Although I love trips away and I’ve chosen to be a writer, packing a case and planning a novel both fill me with dread. But I’m not one to waste a good analogy.
I don’t know what to include. I’m worried I may end up marooned without something crucial, or humping around a dead weight of miscellaneous junk. Will my choices complement each other, or will they be out of place and pointless? What mood will I be in – light, careless, stressed, excited, energetic?
Will I stride up mountains and pen epic passages? If so I’d better take my strongest boots and most heroic thoughts. Or will I get stuck at some bureaucratic roadblock, with no way through from one chapter to the next without endless examination of my narrator’s identity and reasons for passing through? Will my inner critic let me vault such hurdles, only to shrug her shoulders and say, I’m lost?
For realism and to set the scene, a writer can note the climate. But how will the weather behave? Will my characters and I need rain coats or diaphanous gowns? How will I fare when the pests of the air sting on the long itchy nights / typos adn infelicities infest my exiled prose? I can pack mosquito repellent but I can’t pack my editor.
Who and where are my secondary characters? Will they just happen along, or have I planned to meet them? It’s the author’s privilege to ditch the Brexit bores, if that’s who the company turns out to be, but they can be tenacious chaps who hang around dulling my polished prose. A good guide book may help me avoid them, so in it goes.
How quickly will time pass? Do I need books, sketching materials, puzzles – aka subplots, illustrations, and red herrings? Or will my trip and my story be entertaining enough alone? Would such distractions impede or embellish?

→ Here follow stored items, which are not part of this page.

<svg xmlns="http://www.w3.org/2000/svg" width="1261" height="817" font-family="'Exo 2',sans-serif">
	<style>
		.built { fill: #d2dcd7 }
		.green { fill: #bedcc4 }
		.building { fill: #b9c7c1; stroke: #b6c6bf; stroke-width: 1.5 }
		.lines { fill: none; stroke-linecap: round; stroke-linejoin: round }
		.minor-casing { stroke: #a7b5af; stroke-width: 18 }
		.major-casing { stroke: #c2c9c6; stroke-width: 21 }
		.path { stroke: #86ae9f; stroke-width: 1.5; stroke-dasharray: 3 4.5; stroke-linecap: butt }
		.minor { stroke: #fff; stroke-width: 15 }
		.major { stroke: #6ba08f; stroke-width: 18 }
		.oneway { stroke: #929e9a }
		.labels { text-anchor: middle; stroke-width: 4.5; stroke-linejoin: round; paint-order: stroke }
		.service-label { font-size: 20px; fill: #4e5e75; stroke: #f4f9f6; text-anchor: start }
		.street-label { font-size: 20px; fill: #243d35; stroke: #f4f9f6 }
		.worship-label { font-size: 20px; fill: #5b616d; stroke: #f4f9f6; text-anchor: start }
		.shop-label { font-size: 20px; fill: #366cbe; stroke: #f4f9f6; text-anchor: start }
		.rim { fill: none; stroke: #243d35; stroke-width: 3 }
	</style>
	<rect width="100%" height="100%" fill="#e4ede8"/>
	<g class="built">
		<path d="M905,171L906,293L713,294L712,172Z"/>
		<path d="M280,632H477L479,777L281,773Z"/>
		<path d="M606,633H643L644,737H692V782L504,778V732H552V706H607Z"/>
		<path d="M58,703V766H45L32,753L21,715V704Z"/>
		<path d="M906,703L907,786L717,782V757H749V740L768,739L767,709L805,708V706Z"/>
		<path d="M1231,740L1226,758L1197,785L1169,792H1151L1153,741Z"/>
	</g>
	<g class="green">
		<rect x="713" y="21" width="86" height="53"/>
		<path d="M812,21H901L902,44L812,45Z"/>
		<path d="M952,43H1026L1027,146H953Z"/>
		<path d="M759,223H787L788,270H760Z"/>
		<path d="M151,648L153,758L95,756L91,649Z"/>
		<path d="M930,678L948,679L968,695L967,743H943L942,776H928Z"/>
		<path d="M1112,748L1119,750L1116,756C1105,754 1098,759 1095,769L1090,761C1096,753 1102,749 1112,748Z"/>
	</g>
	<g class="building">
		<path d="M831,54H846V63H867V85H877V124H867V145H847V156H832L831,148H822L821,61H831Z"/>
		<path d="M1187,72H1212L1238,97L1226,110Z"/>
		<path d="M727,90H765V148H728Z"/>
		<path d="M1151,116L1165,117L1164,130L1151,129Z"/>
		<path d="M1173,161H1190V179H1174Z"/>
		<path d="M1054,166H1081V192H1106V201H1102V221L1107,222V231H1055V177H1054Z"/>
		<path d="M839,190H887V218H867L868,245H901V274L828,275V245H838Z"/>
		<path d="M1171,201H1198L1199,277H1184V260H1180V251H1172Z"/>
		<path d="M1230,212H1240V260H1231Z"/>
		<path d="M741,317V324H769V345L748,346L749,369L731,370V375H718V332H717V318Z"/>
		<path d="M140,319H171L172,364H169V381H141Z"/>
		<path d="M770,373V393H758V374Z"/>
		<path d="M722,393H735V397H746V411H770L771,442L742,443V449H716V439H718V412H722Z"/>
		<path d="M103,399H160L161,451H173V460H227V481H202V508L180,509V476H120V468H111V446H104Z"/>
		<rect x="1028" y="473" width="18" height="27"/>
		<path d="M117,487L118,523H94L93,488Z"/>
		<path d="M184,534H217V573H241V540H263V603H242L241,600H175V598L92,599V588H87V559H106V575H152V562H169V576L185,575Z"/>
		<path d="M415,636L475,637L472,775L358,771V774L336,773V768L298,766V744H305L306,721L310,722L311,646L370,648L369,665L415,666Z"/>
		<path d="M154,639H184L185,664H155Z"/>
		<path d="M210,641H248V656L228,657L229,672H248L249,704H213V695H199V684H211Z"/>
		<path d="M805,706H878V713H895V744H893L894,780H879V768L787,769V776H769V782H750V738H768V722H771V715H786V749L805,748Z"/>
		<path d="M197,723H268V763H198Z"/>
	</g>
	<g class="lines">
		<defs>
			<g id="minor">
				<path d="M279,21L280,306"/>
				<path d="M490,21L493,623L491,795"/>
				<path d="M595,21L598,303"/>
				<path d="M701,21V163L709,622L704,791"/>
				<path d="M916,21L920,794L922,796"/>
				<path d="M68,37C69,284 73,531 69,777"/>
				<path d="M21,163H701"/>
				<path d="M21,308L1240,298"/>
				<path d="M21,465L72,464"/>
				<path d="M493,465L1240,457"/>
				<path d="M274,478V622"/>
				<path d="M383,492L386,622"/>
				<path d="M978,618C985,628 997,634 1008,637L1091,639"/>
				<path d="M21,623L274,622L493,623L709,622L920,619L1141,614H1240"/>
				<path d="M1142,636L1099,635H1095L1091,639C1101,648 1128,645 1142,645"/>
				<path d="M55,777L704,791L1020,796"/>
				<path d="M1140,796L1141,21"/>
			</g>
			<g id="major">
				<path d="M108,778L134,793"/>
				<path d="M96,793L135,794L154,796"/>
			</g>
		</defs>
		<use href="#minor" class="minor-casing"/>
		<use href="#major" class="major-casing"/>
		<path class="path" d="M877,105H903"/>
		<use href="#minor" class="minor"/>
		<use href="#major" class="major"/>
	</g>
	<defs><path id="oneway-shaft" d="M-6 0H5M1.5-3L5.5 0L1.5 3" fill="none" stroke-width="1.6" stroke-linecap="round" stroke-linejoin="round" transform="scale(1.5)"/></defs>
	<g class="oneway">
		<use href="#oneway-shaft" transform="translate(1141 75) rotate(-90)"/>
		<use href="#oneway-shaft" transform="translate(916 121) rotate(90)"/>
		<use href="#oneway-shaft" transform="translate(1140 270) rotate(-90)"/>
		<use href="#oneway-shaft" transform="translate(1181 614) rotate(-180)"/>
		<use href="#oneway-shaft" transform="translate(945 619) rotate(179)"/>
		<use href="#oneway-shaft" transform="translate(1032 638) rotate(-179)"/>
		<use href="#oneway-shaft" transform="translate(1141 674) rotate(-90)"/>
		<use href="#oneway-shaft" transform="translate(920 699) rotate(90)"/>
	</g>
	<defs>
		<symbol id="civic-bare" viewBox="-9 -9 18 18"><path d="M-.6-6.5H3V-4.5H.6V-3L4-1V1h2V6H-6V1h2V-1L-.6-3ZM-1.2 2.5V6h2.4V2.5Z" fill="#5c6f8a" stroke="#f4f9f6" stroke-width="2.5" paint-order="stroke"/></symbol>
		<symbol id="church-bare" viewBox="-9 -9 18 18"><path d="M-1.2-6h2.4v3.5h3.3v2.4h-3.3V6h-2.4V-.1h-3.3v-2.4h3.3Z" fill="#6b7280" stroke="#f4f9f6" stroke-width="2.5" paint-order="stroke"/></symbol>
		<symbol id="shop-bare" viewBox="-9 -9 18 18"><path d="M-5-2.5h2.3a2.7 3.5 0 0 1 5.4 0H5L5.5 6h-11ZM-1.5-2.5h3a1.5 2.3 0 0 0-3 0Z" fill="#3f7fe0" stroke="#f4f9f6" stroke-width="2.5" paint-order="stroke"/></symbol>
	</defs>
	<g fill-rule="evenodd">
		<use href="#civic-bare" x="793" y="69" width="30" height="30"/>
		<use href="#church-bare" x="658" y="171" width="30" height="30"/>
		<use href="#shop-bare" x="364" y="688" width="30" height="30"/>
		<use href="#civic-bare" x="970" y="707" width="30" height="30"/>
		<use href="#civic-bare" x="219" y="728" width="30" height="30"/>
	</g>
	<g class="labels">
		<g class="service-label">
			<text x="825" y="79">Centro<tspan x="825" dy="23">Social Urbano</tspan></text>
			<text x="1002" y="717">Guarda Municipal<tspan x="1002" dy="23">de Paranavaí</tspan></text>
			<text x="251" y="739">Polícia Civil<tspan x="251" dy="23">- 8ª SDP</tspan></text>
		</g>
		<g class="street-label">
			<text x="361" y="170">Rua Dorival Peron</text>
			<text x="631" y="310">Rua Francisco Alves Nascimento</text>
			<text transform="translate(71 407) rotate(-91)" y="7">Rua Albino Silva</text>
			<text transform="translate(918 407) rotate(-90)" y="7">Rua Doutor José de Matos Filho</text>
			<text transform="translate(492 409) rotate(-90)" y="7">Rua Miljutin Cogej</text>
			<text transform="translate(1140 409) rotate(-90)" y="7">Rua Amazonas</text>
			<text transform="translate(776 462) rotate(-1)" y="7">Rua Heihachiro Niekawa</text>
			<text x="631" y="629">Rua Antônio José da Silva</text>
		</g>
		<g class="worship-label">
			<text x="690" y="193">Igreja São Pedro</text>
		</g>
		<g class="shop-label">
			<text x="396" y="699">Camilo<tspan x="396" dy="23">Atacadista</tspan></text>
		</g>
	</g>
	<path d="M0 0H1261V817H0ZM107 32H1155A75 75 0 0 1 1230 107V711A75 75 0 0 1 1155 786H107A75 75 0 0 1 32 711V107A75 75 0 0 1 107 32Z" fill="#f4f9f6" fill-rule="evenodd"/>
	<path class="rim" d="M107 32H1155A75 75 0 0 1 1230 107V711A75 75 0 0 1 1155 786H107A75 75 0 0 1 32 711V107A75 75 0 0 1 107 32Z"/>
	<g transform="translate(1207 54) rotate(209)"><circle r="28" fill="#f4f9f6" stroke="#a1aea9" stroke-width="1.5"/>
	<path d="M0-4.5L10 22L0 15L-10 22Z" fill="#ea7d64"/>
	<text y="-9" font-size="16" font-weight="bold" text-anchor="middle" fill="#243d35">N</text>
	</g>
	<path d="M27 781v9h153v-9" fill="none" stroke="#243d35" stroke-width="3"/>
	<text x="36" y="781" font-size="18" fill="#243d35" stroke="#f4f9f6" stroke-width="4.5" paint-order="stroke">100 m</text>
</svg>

I dither and wander and find displacement activities. Make a trifle, sand the kitchen counter, catch up with the book reviews I promised months ago. Anything but commit to what is going in that case/novel. (Tracy Chevalier describes this well in the Guardian.) In the end I wildly throw everything, essential or not, on the bed. I hurl more on top, chuck it out, bung it in again.. It’s a depressing muddle that will never fit and I sleep in the spare room that night.
Anyway, what case? I forgot I’d thrown it out as it was splitting. Ditto what flight bag? What about those transparent moments when everyone can see my intimate creams and ointments as I go through security? Am I writing a novel at all, or is the idea just too leaky and revealing? Would it be wiser not even to embark ?
Departure day arrives. I must commit. I have a list on the computer, some of it out of date (cassette tapes? Trainer cups?) Likewise there’s a list of requirements for a novel: genre, characters (all grown ups now), setting, inciting incidents, five acts, themes, and – when I can finally leave the house – resolution. Nothing must be left behind.
At the airport I’m anxious and buy more paracetamol, forgetting I already have enough to kill off a whole series of victims.
Let’s cut to the last day of the trip/the end of my current writing journey. I’m pleased! I vow to visit again, spending more time in one place, paying more careful attention. I’ve acquired so much I have to force the case shut and buy a strong strap to keep everything together. The paraphernalia I added early in my stay are still protected by tissue wrappings: I’ve forgotten what these items are and they’ll take me by surprise when I unpack back home. Most are no good: what I thought an ideal Christmas present is actually tacky; that poignant incident I wrote the night we drank cocktails is schmaltz. The volatile scene created on the flight out will work, with some of the turbulence tamed; but the meandering chapter of the thirty-two hour Friday you live through when you get on a plane at midday in Tokyo and disembark at 3pm in London is too long and tired.There’s dirty washing to be done and careless prose to clean up and the only thing that will help is a cup of tea that tastes of home. My analogy has been baggage handled to breaking point, but souvenirs survive: a fine wine, a garment of exquisite comfort to be worn until it falls apart, photographs of beautiful, strange people and places. Enough to frame the rest of the story. Welcome to the start of making sense.